We temporarily reverted to the old model while this was being understood, and in the end discovered that a scaling factor was needed to account for the unseen part of the cross section. New analysis data on the angular dependence of the emission of energy also became available (link) and we could use that to constrain the shape of the distribution. I still maintain that paper is one of the most under-appreciated by ATLAS, since without it there would be no good constraint on the pile-up modelling that is used everywhere.
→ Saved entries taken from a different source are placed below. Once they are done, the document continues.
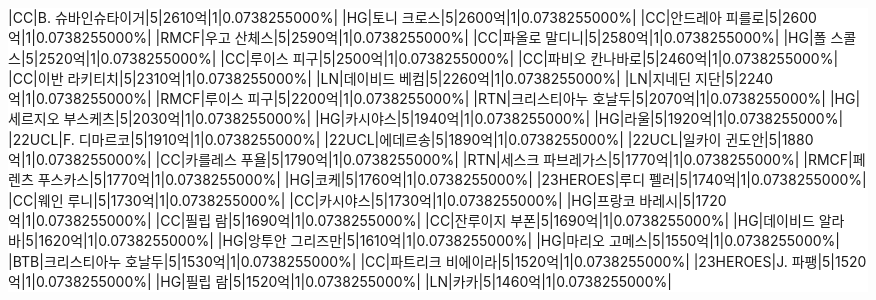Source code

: |CC|B. 슈바인슈타이거|5|2610억|1|0.0738255000%|
|HG|토니 크로스|5|2600억|1|0.0738255000%|
|CC|안드레아 피를로|5|2600억|1|0.0738255000%|
|RMCF|우고 산체스|5|2590억|1|0.0738255000%|
|CC|파올로 말디니|5|2580억|1|0.0738255000%|
|HG|폴 스콜스|5|2520억|1|0.0738255000%|
|CC|루이스 피구|5|2500억|1|0.0738255000%|
|CC|파비오 칸나바로|5|2460억|1|0.0738255000%|
|CC|이반 라키티치|5|2310억|1|0.0738255000%|
|LN|데이비드 베컴|5|2260억|1|0.0738255000%|
|LN|지네딘 지단|5|2240억|1|0.0738255000%|
|RMCF|루이스 피구|5|2200억|1|0.0738255000%|
|RTN|크리스티아누 호날두|5|2070억|1|0.0738255000%|
|HG|세르지오 부스케츠|5|2030억|1|0.0738255000%|
|HG|카시야스|5|1940억|1|0.0738255000%|
|HG|라울|5|1920억|1|0.0738255000%|
|22UCL|F. 디마르코|5|1910억|1|0.0738255000%|
|22UCL|에데르송|5|1890억|1|0.0738255000%|
|22UCL|일카이 귄도안|5|1880억|1|0.0738255000%|
|CC|카를레스 푸욜|5|1790억|1|0.0738255000%|
|RTN|세스크 파브레가스|5|1770억|1|0.0738255000%|
|RMCF|페렌츠 푸스카스|5|1770억|1|0.0738255000%|
|HG|코케|5|1760억|1|0.0738255000%|
|23HEROES|루디 펠러|5|1740억|1|0.0738255000%|
|CC|웨인 루니|5|1730억|1|0.0738255000%|
|CC|카시야스|5|1730억|1|0.0738255000%|
|HG|프랑코 바레시|5|1720억|1|0.0738255000%|
|CC|필립 람|5|1690억|1|0.0738255000%|
|CC|잔루이지 부폰|5|1690억|1|0.0738255000%|
|HG|데이비드 알라바|5|1620억|1|0.0738255000%|
|HG|앙투안 그리즈만|5|1610억|1|0.0738255000%|
|HG|마리오 고메스|5|1550억|1|0.0738255000%|
|BTB|크리스티아누 호날두|5|1530억|1|0.0738255000%|
|CC|파트리크 비에이라|5|1520억|1|0.0738255000%|
|23HEROES|J. 파팽|5|1520억|1|0.0738255000%|
|HG|필립 람|5|1520억|1|0.0738255000%|
|LN|카카|5|1460억|1|0.0738255000%|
This whole experience was one of the most valuable things I ever learned because as painful as it was, I will never forget that a model is only as useful as the data against which you’ve tested it. If you try applying a model outside the region where it has been tested you might get lucky for a while, but you will eventually end up looking like an idiot. What’s worse is it’s all too easy to use a model in an invalid region without realising that’s what you are doing. ATLAS learned from this experience and put in place extremely thorough validation of every model release, and this is also an experience I have brought with me to my new job at Uizard.
The moral of the story should be fairly obvious, but to state it explicitly: even when you have copious good data, as we did at ATLAS, and you carefully check the models against that full range of data, it is possible to miss an important distribution and correlation and end up accidentally over-extrapolating. This kind of thing made me nervous even in the relatively low-stakes world of academic physics. Anyone doing this modelling for a pandemic should be absolutely terrified because not only is the data sparse and terrible, with a huge unobserved region, but if their models are wrong – and believed – then they risk causing a global depression for no good reason. Nobody in their right mind should volunteer to just knock one up to get a few clicks.